-- Opening Marker --

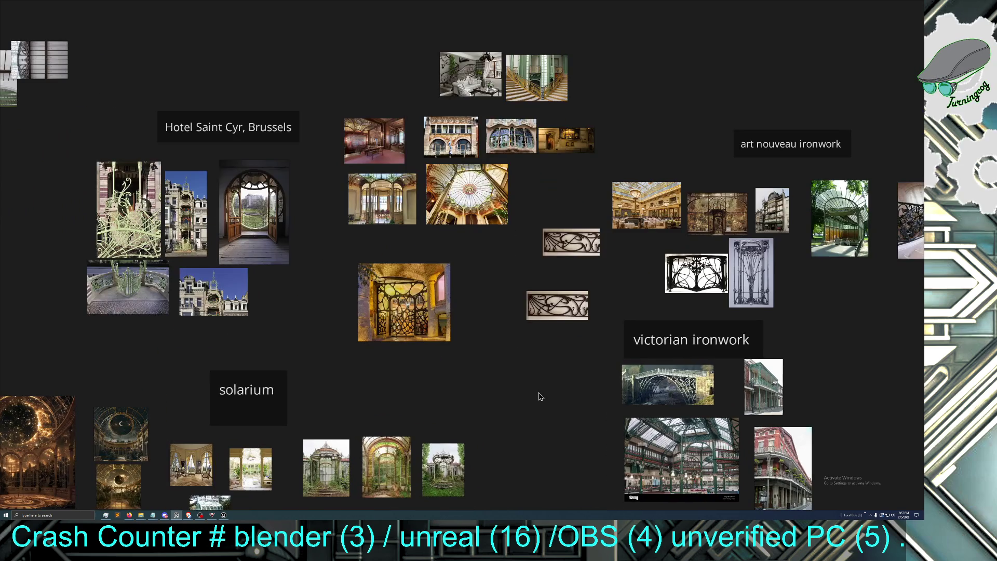
{"action": "mouse_move", "coordinate": [541, 396]}
{"action": "left_mouse_down"}
{"action": "mouse_move", "coordinate": [535, 389]}
{"action": "mouse_move", "coordinate": [623, 222]}
{"action": "mouse_move", "coordinate": [651, 265]}
{"action": "left_mouse_up"}
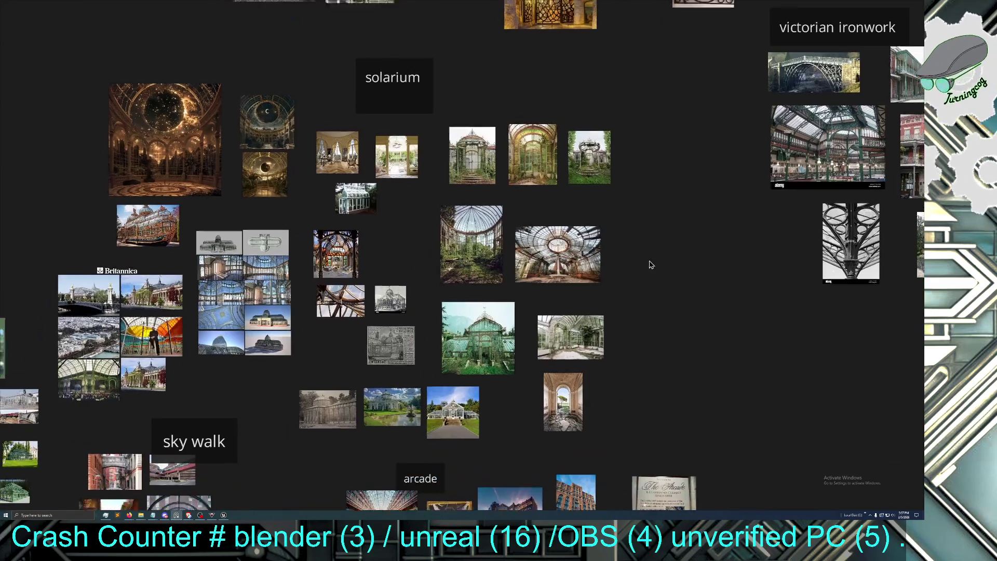
{"action": "scroll", "coordinate": [623, 363], "scroll_direction": "up", "scroll_amount": 2}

-- Closing Marker --

TASK TO CARRY OUT: Please reproduce the records above exactly, omitting every picture.

SOLUTION TO THIS TASK:
{"action": "mouse_move", "coordinate": [541, 396]}
{"action": "left_mouse_down"}
{"action": "mouse_move", "coordinate": [535, 389]}
{"action": "mouse_move", "coordinate": [623, 222]}
{"action": "mouse_move", "coordinate": [651, 265]}
{"action": "left_mouse_up"}
{"action": "scroll", "coordinate": [623, 363], "scroll_direction": "up", "scroll_amount": 2}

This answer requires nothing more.